Inoltre, ad avvalorare quanto detto, la percentuale dei votanti è stata poco più del 30 per cento, proprio perché anche molti degli iscritti Aire al momento dell’espressione di voto, in relazione al processo di integrazione subito, hanno palesato la loro reale propensione alla politica locale anziché a quella italiana. Guardando un altro aspetto della Legge Tremaglia, emerge evidente un indirizzo “discriminatorio” fatto a danno del popolo italiano.

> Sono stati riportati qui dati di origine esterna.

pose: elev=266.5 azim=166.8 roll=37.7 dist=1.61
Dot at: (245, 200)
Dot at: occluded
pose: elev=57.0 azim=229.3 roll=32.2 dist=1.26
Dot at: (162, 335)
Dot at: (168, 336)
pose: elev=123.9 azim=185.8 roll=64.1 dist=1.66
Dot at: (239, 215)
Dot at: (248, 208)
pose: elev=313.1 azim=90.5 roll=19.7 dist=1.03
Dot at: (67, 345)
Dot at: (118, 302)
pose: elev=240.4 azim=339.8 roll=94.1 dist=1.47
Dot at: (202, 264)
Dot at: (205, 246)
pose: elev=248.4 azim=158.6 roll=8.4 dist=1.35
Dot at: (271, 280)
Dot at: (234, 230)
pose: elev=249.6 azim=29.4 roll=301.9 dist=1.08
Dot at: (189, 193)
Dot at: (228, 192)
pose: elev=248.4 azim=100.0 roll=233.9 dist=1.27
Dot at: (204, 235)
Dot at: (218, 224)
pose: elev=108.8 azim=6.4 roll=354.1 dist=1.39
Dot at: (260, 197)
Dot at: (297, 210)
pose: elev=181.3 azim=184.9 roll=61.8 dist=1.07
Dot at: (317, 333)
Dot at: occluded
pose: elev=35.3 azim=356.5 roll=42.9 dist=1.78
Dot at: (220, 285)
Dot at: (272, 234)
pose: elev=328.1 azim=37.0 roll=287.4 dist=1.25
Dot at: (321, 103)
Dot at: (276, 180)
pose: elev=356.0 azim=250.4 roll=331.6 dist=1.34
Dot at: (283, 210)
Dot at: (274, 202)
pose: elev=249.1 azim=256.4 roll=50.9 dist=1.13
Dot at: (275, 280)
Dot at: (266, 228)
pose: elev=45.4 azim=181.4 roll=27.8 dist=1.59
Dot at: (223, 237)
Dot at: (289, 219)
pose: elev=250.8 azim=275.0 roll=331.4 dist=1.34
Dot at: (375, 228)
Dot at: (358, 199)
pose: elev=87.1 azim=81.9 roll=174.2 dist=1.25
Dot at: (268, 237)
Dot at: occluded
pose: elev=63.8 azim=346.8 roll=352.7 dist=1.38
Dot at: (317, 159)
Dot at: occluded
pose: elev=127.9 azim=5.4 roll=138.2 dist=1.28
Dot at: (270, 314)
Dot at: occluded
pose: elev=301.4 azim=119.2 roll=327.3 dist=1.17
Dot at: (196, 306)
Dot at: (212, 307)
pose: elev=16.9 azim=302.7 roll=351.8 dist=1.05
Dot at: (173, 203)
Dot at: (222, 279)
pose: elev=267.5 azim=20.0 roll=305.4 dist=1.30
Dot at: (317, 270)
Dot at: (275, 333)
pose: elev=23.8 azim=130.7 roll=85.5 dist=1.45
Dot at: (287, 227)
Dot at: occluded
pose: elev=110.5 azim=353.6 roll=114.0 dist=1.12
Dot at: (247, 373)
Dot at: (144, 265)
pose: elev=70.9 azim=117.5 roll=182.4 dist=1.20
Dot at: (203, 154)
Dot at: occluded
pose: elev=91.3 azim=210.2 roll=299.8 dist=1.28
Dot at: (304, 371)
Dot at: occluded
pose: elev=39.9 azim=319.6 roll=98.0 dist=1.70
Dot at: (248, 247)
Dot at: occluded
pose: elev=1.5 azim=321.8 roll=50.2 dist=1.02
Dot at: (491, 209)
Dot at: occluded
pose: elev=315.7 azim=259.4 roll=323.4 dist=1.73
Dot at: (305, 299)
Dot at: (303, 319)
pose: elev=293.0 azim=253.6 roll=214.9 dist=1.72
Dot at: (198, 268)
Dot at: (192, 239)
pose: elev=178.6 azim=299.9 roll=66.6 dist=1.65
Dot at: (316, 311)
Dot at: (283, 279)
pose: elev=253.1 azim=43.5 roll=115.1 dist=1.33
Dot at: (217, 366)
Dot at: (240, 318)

La Costituzione (articolo 55) recita “tutti i cittadini hanno pari dignità sociale e sono eguali davanti alla legge, senza distinzione di sesso, di razza, di lingua, di religione, di opinioni politiche, di condizioni personali e sociali”. Allora perché si è creata una Circoscrizione Estero con collegi che accusano la presenza di soli 300mila iscritti, quando la stessa Costituzione (articolo 57) sancisce che “la ripartizione dei seggi fra le Regioni si effettua in proporzione alla popolazione delle Regioni” e definisce su un milione di abitanti il minimo di popolazione per la costituzione di un collegio?

Infine, è da considerare l’isolamento cui vanno automaticamente soggetti i parlamentari delle Circoscrizioni Estero, che immessi nelle ferree regole del gioco politico parlamentare, nella sostanza, non hanno la minima possibilità di poter contribuire con la propria esperienza al progresso istituzionale comune. Ben diverso potrebbe essere nel caso di una politica di partito per la Circoscrizione Estero. Sono più che convinto che tale iniziativa, soprattutto nel settore universitario, avrebbe potuto interagire anche nel contesto internazionale a vantaggio della nostra migliore gioventù.

Per ovviare a questa “devianza” istituzionale, nella considerazione che il “voto degli italiani all’estero” comunque deve essere mantenuto, perché questa comunità è valutata una risorsa insostituibile, la soluzione più immediata potrebbe essere un ritorno (rivisitato) al sistema elettorale antecedente la legge costituzionale n. 1 del 2001. In tal caso, i cittadini italiani residenti all’estero potrebbero esprimere il loro voto con riferimento ai collegi elettorali d’iscrizione Aire. Anche in questo caso, sarebbero da introdurre nelle liste di collegio, rappresentanti di lista o di partito da selezionare tra gli iscritti all’Aire, da eleggere seguendo gli stessi criteri di rappresentatività cui accennato per la modifiche alla parte seconda della Costituzione (non accennato in questo appunto.

Nella sostanza, veniva proposto un criterio di rappresentatività di 1 parlamentare per ogni 200mila cittadini). Sempre in tale ambito, resterebbe da valutare l’eventualità di limitare la scelta della cittadinanza a una sola possibilità: italiana/europea o se aderito al nuovo contesto sociale ospitante, la estera. Lo stesso principio va, di rimando, a interessare la moltitudine di residenti esteri in Italia e le conseguenti “capacità politiche” da assegnare.